Après 1945, la CGT est, avec la CFDT, le syndicat qui s’est le plus intéressé aux travailleurs immigrés. La centrale est cependant loin d’adopter la posture résolument internationaliste de la CGTU communiste dans l’entre-deux-guerres. Elle analyse l’immigration comme « arme des patrons » jouant le rôle d’« armée de réserve industrielle », et revendique une fermeture des frontières. Mais la CGT cherche également à organiser les travailleurs immigrés qui malgré tout se retrouvent là, et à revendiquer pour eux une égalité des droits sociaux et syndicaux. Face à un État et un patronat qui promeuvent et organisent le recours à une main-d’œuvre étrangère discriminée, ces deux orientations ont pour objectif commun de lutter contre la « concurrence déloyale » que représenteraient les travailleurs immigrés. Elles génèrent à l’égard de ces derniers des attitudes ambivalentes, de l’hostilité à la solidarité.

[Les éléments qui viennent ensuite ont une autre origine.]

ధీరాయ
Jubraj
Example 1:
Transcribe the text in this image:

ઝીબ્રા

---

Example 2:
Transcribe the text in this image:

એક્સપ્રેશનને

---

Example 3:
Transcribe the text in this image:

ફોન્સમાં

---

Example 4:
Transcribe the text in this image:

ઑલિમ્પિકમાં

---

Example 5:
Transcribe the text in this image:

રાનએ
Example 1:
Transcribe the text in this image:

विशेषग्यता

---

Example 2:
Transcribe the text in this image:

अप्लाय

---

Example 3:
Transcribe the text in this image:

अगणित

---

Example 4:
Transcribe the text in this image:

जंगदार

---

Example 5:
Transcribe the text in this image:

Mais surtout, dans les années 1970, alors que la nouvelle politique migratoire produit des bataillons de sans-papiers, cette double orientation ne donne plus de réponse toute faite : faut-il revendiquer l’expulsion des sans-papiers au nom de la fermeture des frontières (première orientation), ou leur régularisation au nom de l’égalité des droits des travailleurs (seconde orientation) ?

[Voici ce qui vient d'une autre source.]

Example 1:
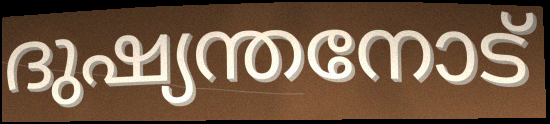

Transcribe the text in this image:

ദുഷ്യന്തനോട്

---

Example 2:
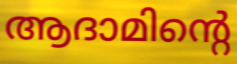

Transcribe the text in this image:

ആദാമിന്റെ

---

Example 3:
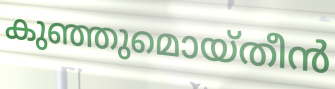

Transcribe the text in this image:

കുഞ്ഞുമൊയ്തീൻ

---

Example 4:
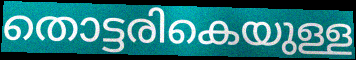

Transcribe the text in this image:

തൊട്ടരികെയുള്ള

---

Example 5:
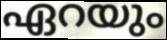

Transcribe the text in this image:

ഏറയും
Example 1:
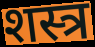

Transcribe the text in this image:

शस्त्र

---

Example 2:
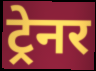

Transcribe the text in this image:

ट्रेनर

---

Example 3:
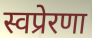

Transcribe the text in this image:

स्वप्रेरणा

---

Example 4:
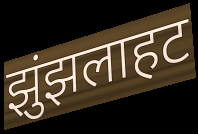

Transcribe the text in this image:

झुंझलाहट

En avril 2006 se déroule le 48e congrès de la CGT, le dernier avant les grèves de travailleurs sans papiers ; il traduit, là encore, l’ambivalence du syndicat. Le document d’orientation soumis aux congressistes rappelle la nécessité d’« organiser » les flux migratoires (donc de ne pas ouvrir les frontières) tout en préservant « l’exigence d’une égalité de droit au travail et dans la vie ». Durant le congrès, des militants cherchent à introduire deux nouvelles revendications : la régularisation de tous les sans-papiers et la liberté de circulation. Seule la première est retenue. Lors du 49e et dernier congrès, alors que les grèves de sans-papiers font désormais partie du paysage des luttes, le document d’orientation met en avant « l’action résolue menée par la CGT pour la régularisation administrative des ‘‘sans papiers’’ et particulièrement des salarié(e)s », et ne parle plus d’organisation des flux migratoires, sans évoquer non plus la liberté de circulation. Mais il semble que les grèves ont fait bouger les lignes également à l’intérieur du syndicat.